Phases of compiler

  • Compiler
    • Compiler is a simple program that takes as input a program written in High level language (Source language) and produces as output an equivalent program in Low level language (Object language or Target language).
  • Diagram
  • Phase categories
    • Phases of compiler can be categorized into
      1. Analysis phase
      2. Synthesis phase
  • Analysis Phase
    • Analysis phase analyzes the source program and performs lexical, Syntactical and semantic actions.
    • It can be categorized into following sub phases
      • Lexical analysis
      • Syntax analysis
      • Semantic analysis
  • Lexical Analysis 
    • Breaks the source language into small pieces called Tokens.
    • Each token is single atomic unit of the language such as keyword, identifier, or symbol name.
    • Method is known as Lexing or Scanning.
    • Software doing lexical analysis is called Lexical analyzer or Scanner
  • Syntax Analysis 
    • Involves parsing the token sequence to identify the syntactic structure of the program
    • Replaces linear sequence of tokens with tree structure known as Parse tree based on language grammar.
  • Semantic Analysis 
    • Adds semantic information to the parse tree and builds symbol table
    • Performs semantic checks such as
    • Type checking to check type errors
    • Object Binding to associate variable/function reference with their definitions
  • Synthesis Phase
    • Constructs the desired target program.

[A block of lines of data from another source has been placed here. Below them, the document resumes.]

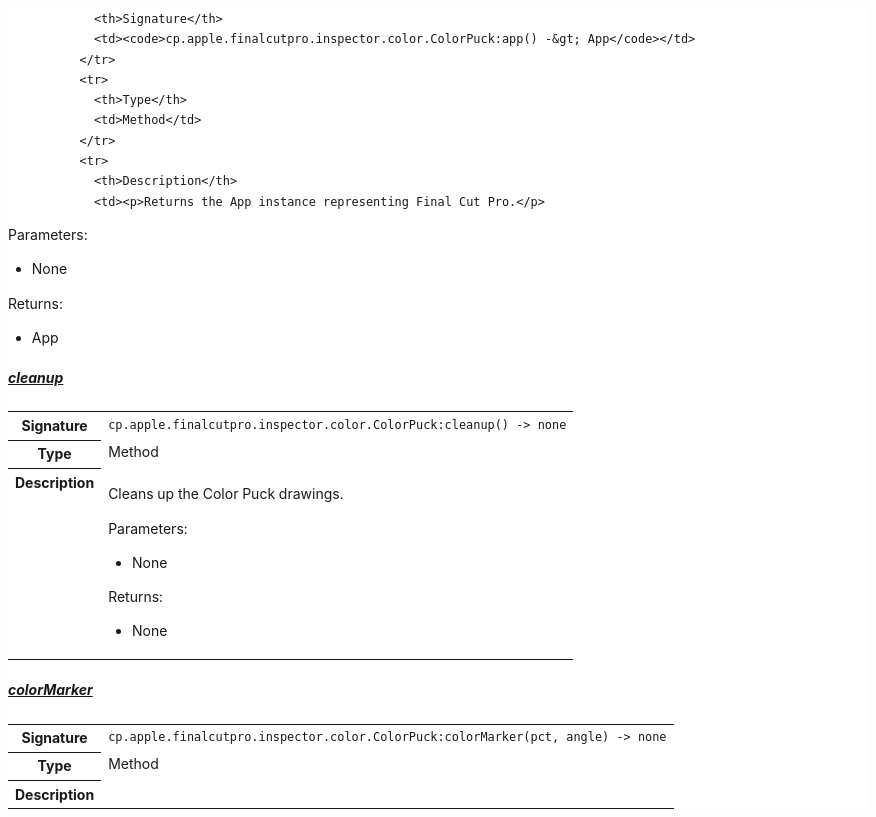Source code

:                 <th>Signature</th>
                <td><code>cp.apple.finalcutpro.inspector.color.ColorPuck:app() -&gt; App</code></td>
              </tr>
              <tr>
                <th>Type</th>
                <td>Method</td>
              </tr>
              <tr>
                <th>Description</th>
                <td><p>Returns the App instance representing Final Cut Pro.</p>
<p>Parameters:</p>
<ul>
<li>None</li>
</ul>
<p>Returns:</p>
<ul>
<li>App</li>
</ul>
</td>
              </tr>
            </table>
          </section>
          <section id="cleanup">
            <a name="//apple_ref/cpp/Method/cleanup" class="dashAnchor"></a>
            <h5><a href="#cleanup">cleanup</a></h5>
            <table>
              <tr>
                <th>Signature</th>
                <td><code>cp.apple.finalcutpro.inspector.color.ColorPuck:cleanup() -&gt; none</code></td>
              </tr>
              <tr>
                <th>Type</th>
                <td>Method</td>
              </tr>
              <tr>
                <th>Description</th>
                <td><p>Cleans up the Color Puck drawings.</p>
<p>Parameters:</p>
<ul>
<li>None</li>
</ul>
<p>Returns:</p>
<ul>
<li>None</li>
</ul>
</td>
              </tr>
            </table>
          </section>
          <section id="colorMarker">
            <a name="//apple_ref/cpp/Method/colorMarker" class="dashAnchor"></a>
            <h5><a href="#colorMarker">colorMarker</a></h5>
            <table>
              <tr>
                <th>Signature</th>
                <td><code>cp.apple.finalcutpro.inspector.color.ColorPuck:colorMarker(pct, angle) -&gt; none</code></td>
              </tr>
              <tr>
                <th>Type</th>
                <td>Method</td>
              </tr>
              <tr>
                <th>Description</th>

    • It can be categorized into following sub phases
      • Intermediate code generation
      • Code optimization
      • Code generation
  • Intermediate code generation 
    • Generates machine independent language that is close to machine language
    • The purpose of this step is to allow the compiler writers to support different target computers and different languages with a minimum of effort.
    • Also known as Intermediate Representation (IR)
  • Code optimization 
    • An optional phase which transforms intermediate code into functionally equivalent but efficient form either in terms of time and/or space.
    • Popular optimization techniques are
      • Dead code elimination
      • Loop transformation
      • Inline expansion
  • Code generation 
    • Converts Intermediate Representation of source language into output language (e.g. Assembly language) that can be readily executed by machine
  • Symbol table manager 
    • When an identifier in the source program is detected by the lex analyzer, the identifier is entered into the symbol table.
    • Collected information about each named object in the program is used by all the phases as and when required.
  • Error handler 
    • Each phase can encounter errors.
    • The syntax and semantic analysis phases usually handle a large fraction of the errors detectable by the compiler.